(Saved entries)
------------------------------------------------------------------------

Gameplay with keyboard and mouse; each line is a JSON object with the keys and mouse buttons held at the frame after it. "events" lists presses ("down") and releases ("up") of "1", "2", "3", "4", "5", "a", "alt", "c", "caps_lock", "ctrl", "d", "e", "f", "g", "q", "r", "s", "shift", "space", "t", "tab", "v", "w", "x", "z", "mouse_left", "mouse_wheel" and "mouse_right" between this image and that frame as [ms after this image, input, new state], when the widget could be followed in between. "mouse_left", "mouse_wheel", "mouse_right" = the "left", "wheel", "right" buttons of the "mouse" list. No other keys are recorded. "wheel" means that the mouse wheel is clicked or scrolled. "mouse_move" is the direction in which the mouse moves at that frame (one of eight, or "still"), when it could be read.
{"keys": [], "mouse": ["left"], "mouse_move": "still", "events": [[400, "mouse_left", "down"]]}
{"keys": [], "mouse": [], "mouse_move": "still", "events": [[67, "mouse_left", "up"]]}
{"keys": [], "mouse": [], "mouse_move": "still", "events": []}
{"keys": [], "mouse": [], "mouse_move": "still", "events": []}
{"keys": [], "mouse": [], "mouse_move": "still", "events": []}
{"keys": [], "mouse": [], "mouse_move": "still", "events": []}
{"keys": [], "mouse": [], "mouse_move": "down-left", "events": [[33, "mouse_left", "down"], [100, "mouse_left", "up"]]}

------------------------------------------------------------------------

• ACTIVITY
May I have the entries returned exactly, with every line in place?

• SOLVED EXERCISE
Gameplay with keyboard and mouse; each line is a JSON object with the keys and mouse buttons held at the frame after it. "events" lists presses ("down") and releases ("up") of "1", "2", "3", "4", "5", "a", "alt", "c", "caps_lock", "ctrl", "d", "e", "f", "g", "q", "r", "s", "shift", "space", "t", "tab", "v", "w", "x", "z", "mouse_left", "mouse_wheel" and "mouse_right" between this image and that frame as [ms after this image, input, new state], when the widget could be followed in between. "mouse_left", "mouse_wheel", "mouse_right" = the "left", "wheel", "right" buttons of the "mouse" list. No other keys are recorded. "wheel" means that the mouse wheel is clicked or scrolled. "mouse_move" is the direction in which the mouse moves at that frame (one of eight, or "still"), when it could be read.
{"keys": [], "mouse": ["left"], "mouse_move": "still", "events": [[400, "mouse_left", "down"]]}
{"keys": [], "mouse": [], "mouse_move": "still", "events": [[67, "mouse_left", "up"]]}
{"keys": [], "mouse": [], "mouse_move": "still", "events": []}
{"keys": [], "mouse": [], "mouse_move": "still", "events": []}
{"keys": [], "mouse": [], "mouse_move": "still", "events": []}
{"keys": [], "mouse": [], "mouse_move": "still", "events": []}
{"keys": [], "mouse": [], "mouse_move": "down-left", "events": [[33, "mouse_left", "down"], [100, "mouse_left", "up"]]}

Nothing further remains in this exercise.